What is the number of lines below that contain the word "xzvf"? Respond with that number alone.

■ Exercise input
.....
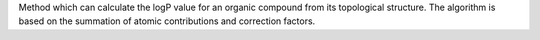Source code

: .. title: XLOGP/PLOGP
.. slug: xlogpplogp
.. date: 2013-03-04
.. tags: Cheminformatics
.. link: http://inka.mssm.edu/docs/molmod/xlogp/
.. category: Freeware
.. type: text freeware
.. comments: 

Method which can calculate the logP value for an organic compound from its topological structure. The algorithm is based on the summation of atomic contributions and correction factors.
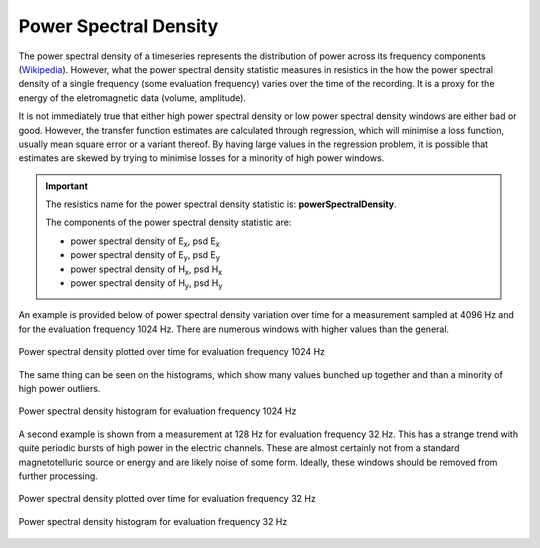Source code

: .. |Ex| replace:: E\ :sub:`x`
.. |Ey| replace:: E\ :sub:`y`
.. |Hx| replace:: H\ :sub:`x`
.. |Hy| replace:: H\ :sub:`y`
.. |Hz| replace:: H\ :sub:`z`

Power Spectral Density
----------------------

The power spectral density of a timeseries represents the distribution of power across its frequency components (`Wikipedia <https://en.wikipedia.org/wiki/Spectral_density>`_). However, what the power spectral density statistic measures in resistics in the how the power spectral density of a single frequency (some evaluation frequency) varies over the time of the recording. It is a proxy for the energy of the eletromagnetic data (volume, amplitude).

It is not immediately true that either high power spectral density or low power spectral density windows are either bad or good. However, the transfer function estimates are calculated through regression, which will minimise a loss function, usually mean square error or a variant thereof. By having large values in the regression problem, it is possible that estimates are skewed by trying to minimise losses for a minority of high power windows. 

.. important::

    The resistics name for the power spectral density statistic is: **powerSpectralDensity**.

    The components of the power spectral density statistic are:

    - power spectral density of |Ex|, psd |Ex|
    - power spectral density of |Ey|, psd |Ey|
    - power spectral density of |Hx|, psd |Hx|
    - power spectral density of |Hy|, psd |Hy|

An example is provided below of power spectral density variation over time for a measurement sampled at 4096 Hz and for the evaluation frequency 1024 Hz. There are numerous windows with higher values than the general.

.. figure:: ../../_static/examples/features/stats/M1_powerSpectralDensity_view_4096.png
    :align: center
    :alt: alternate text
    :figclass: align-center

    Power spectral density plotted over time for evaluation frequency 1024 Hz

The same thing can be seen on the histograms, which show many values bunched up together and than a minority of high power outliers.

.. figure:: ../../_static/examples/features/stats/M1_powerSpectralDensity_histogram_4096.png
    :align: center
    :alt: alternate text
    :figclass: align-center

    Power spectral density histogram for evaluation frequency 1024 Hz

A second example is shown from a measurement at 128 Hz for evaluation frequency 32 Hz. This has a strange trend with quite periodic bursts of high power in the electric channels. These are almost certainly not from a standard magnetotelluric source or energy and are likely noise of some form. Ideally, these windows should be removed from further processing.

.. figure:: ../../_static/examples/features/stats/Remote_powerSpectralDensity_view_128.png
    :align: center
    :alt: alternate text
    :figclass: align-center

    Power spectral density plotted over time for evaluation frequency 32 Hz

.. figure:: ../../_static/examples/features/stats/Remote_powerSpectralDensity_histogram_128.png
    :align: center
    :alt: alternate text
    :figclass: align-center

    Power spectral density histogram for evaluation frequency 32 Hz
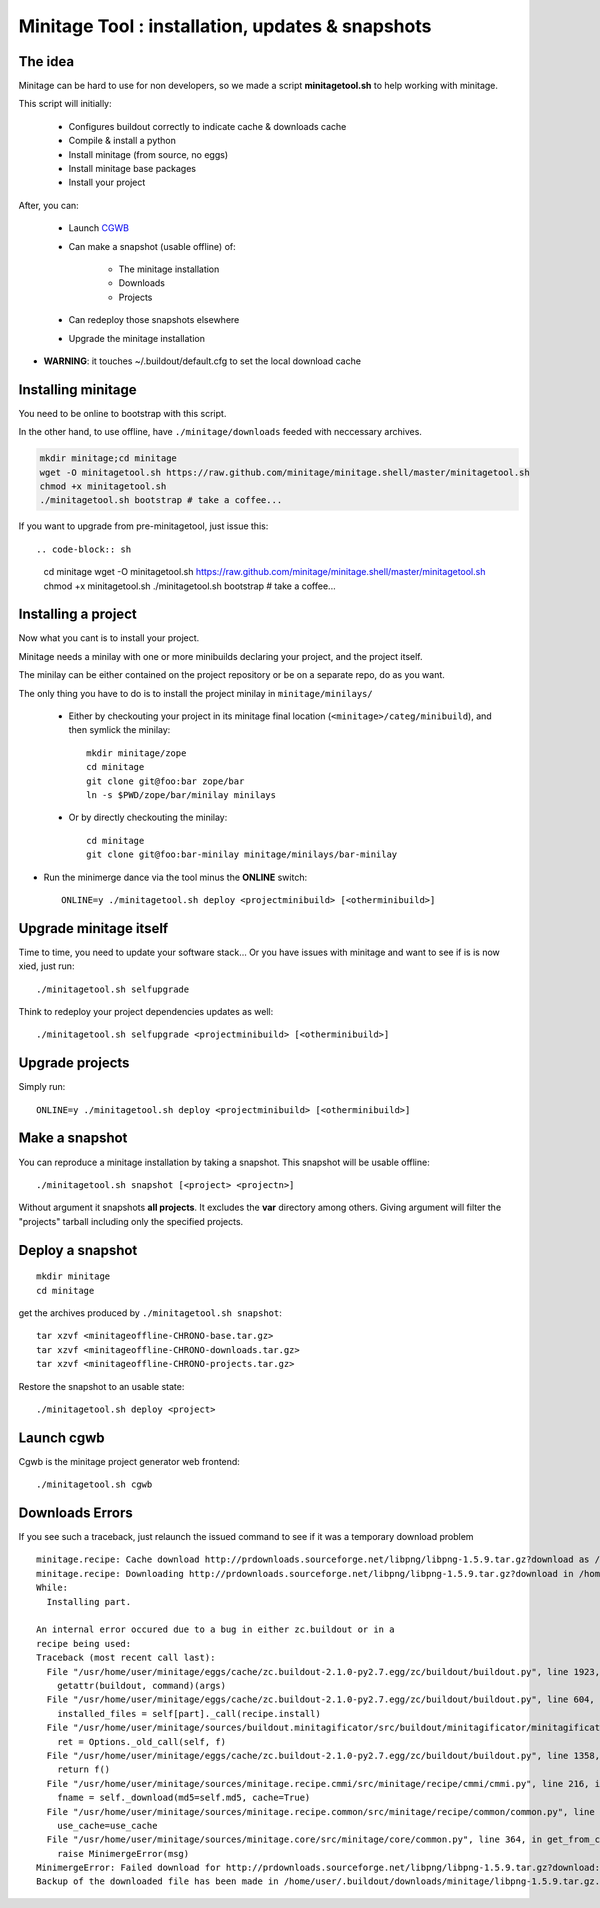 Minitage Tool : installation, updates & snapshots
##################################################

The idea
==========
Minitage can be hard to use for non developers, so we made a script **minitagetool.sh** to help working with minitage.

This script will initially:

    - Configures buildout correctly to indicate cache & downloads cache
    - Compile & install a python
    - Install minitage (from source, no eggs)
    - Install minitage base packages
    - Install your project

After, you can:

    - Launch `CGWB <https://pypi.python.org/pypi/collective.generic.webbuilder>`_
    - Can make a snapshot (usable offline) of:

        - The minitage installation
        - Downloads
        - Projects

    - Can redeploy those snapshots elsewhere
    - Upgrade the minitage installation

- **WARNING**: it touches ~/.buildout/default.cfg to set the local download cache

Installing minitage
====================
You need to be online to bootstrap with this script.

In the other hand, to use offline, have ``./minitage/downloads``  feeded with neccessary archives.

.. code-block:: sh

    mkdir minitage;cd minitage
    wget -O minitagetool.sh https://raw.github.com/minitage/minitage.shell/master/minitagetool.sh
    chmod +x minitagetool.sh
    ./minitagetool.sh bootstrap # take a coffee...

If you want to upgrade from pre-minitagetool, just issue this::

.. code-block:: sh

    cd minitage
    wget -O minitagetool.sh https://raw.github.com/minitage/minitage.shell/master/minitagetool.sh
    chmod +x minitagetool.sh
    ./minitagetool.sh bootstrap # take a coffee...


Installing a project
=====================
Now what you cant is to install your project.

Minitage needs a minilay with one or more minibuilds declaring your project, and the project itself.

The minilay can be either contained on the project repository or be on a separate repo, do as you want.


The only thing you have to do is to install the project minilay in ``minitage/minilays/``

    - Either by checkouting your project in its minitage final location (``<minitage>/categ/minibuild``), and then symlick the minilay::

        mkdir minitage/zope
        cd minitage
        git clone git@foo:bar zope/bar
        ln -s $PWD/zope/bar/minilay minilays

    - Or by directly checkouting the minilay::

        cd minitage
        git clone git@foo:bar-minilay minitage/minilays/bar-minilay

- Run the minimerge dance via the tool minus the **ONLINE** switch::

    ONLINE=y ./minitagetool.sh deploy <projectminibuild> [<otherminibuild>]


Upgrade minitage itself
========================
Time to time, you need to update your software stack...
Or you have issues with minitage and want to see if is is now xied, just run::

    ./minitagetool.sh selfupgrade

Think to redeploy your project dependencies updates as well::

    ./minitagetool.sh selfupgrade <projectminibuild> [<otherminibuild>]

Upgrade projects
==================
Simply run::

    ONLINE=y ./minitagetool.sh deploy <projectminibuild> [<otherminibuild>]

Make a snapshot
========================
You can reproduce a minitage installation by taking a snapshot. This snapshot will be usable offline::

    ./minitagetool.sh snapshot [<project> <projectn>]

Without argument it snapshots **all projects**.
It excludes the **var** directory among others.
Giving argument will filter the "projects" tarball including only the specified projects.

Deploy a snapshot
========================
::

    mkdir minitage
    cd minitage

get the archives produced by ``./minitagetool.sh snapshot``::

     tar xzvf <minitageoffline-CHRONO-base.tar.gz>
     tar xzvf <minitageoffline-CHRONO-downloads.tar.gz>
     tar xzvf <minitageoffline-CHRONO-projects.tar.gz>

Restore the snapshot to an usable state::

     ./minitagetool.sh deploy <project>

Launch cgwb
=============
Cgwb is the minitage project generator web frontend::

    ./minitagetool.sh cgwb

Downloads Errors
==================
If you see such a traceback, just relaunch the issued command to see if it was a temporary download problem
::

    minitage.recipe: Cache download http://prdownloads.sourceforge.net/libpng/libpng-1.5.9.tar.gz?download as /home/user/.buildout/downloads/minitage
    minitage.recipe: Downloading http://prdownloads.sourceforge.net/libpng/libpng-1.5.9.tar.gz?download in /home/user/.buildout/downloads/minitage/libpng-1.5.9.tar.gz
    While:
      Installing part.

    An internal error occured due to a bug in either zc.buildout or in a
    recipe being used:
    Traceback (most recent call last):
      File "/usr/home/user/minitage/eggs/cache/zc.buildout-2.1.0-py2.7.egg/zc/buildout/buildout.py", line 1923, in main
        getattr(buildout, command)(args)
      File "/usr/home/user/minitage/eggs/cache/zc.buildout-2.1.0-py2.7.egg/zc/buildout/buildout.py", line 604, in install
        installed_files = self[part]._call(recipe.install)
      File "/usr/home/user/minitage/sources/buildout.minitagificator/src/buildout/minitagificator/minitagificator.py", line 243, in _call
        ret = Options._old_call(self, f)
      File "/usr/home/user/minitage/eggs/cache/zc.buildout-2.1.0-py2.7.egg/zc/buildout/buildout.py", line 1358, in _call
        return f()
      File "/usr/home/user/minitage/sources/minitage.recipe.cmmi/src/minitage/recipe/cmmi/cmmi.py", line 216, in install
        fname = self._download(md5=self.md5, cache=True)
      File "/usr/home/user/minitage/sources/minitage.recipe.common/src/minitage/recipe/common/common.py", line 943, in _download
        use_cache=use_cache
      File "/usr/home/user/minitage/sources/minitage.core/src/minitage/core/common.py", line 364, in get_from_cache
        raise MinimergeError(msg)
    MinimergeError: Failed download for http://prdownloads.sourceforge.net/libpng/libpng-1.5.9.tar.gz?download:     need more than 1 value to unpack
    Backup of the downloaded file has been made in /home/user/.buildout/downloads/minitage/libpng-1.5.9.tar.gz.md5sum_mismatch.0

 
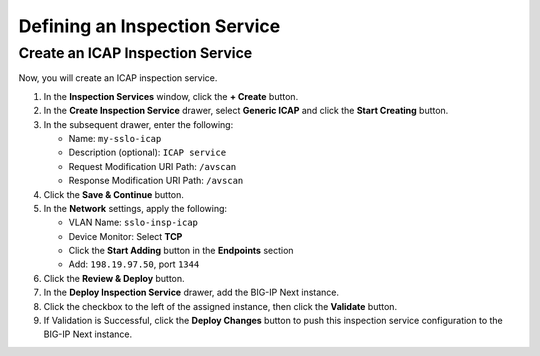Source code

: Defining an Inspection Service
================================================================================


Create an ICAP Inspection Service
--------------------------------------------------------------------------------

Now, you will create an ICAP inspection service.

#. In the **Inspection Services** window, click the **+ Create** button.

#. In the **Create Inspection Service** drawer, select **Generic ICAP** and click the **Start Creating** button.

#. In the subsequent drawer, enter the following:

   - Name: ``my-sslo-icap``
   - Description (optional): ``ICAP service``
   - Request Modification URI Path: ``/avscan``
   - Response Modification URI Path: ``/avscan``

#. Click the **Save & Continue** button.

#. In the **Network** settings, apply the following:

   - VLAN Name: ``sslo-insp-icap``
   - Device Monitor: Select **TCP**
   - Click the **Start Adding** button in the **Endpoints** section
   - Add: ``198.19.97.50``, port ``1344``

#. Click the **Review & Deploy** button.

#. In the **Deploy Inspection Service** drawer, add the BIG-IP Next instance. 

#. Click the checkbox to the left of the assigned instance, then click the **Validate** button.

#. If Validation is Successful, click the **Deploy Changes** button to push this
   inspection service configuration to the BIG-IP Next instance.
.....
■ Answer for this exercise
3